> PROBLEM DETAILS
Only the closing portion of the entries is to be reproduced: the line containing "index tip: (295, 310)" through the very last line, exactly as written.

> Bounding box coordinate data
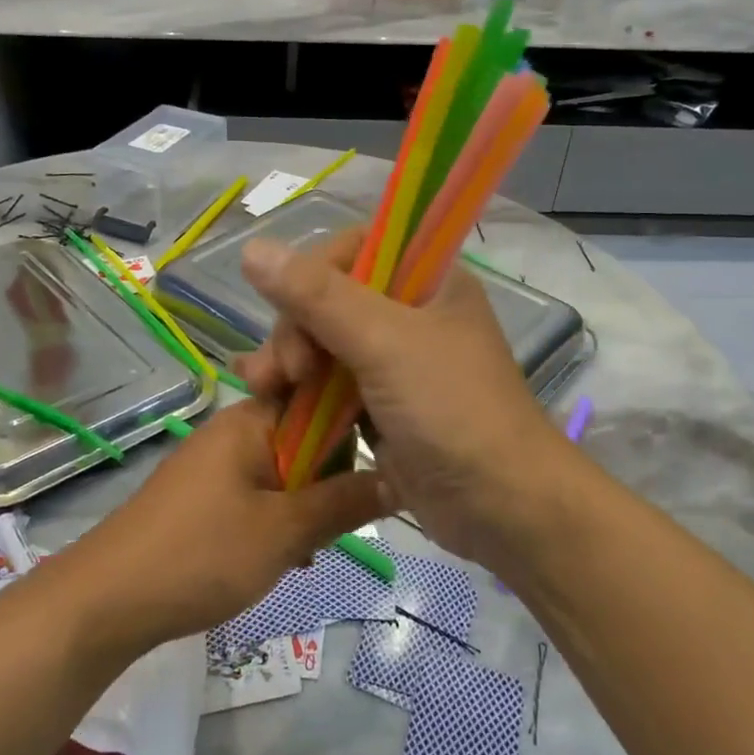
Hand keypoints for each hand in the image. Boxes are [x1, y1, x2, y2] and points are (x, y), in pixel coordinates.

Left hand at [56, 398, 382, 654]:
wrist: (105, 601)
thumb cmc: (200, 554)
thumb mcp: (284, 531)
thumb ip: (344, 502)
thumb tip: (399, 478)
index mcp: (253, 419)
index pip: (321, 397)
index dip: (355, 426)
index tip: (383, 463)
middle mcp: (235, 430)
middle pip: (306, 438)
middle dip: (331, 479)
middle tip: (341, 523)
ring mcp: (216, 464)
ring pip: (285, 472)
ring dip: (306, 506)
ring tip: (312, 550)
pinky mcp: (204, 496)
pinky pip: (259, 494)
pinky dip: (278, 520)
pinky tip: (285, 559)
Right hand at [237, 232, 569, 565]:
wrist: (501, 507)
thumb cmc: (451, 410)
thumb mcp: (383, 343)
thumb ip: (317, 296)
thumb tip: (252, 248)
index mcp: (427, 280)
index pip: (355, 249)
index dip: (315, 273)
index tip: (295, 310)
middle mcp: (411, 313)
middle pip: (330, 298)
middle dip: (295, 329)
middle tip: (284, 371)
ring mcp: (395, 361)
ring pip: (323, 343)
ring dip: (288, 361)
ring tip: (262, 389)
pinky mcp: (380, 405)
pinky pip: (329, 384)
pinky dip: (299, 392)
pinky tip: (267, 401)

> WRITTEN ANSWER
index tip: (295, 310)
middle mcp: (411, 313)
middle pip: (330, 298)
middle dip: (295, 329)
middle tip: (284, 371)
ring mcp: (395, 361)
ring pip: (323, 343)
ring dip: (288, 361)
ring tip: (262, 389)
pinky mcp: (380, 405)
pinky pip: (329, 384)
pinky dip: (299, 392)
pinky tip: (267, 401)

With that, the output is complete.